Conceptually, an inner join works as follows:
Consider that you need to perform an inner join of three tables A, B and C. The tables A and B are first joined. That is, if table A has N rows and n columns, and table B has M rows and m columns, every row in table A is joined with every row in table B. The resultant table AB would thus have (N * M) rows and (n + m) columns. Similarly table AB is now joined with table C, to form table ABC. The join predicates in the WHERE clause are then applied to the table ABC. Note that the join predicates must include equality predicates between all the shard key columns of the joined tables. The final result-set contains only the matching rows from the participating tables.
You specify the tables to be joined in the FROM clause of the SELECT statement and the join predicates in the WHERE clause. A join predicate is a predicate that references the columns or fields from one or more tables that are to be joined and specifies the filter conditions that need to be applied on them. In the case of inner join, the WHERE clause must include the equality predicate on all shard keys of the participating tables.
If you use a '*' with the ‘SELECT’ clause, wherein all the fields in the tables are returned, the order of fields in the result-set depends on the order in which you specify the tables in the FROM clause.

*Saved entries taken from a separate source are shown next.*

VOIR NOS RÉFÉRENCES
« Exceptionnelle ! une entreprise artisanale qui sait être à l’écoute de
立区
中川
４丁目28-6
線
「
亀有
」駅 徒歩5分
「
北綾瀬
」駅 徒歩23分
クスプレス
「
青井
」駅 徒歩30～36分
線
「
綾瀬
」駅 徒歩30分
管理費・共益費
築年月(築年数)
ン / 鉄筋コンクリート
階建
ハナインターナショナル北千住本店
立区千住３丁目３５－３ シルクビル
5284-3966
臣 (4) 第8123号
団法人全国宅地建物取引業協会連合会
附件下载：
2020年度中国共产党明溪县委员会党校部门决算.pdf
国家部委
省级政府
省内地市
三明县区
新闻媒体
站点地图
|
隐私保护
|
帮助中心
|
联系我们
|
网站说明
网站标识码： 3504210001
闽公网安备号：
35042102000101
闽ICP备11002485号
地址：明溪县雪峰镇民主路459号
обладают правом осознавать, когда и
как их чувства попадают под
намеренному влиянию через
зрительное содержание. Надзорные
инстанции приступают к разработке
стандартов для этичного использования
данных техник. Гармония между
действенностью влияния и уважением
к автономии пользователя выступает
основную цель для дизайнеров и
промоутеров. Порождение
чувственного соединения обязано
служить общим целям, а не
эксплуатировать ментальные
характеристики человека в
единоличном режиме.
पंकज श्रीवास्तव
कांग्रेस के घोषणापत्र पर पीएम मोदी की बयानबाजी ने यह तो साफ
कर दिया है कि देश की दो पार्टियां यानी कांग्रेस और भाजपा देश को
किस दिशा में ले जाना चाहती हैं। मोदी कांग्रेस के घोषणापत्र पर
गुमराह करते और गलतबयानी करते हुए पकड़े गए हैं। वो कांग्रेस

If you provide a list of fields in the SELECT clause, then the order of the fields in the result-set is as specified in the SELECT clause.
- Only joins among tables in the same table hierarchy are allowed.
- Supports joining of tables that are in an ancestor-descendant relationship as well as tables that are not in an ancestor-descendant relationship.
- The join predicates must include equality predicates between all the shard key columns of the joined tables. To know more about shard keys, see CREATE TABLE. That is, for any pair of joined tables, a row from one table matches with a row from the other table only if they both have the same values on their shard key columns. You can use the DESCRIBE TABLE statement to identify the shard keys.
- The rest of the predicates in the WHERE clause are applied to these matching rows.
- An inner join is based on matching the shard keys of the participating tables, whereas NESTED TABLES and left outer join are based on matching the primary keys of the participating tables.
- The result-set of an inner join contains only the matching rows. Whereas, in the case of NESTED TABLES and left outer join, the unmatched row in the left table is also returned in the result-set with a corresponding NULL row in the right table.
- Inner join can be used to join tables that are not in an ancestor-descendant relationship. This is not possible in the case of left outer join and NESTED_TABLES. For more details, see Inner Join vs LOJ vs NESTED TABLES.
In essence, tables having an ancestor-descendant relationship between them can be joined using any of the three types of join. You can choose to use one of them based on your use case. If the tables to be joined are not in an ancestor-descendant relationship, then inner join must be used.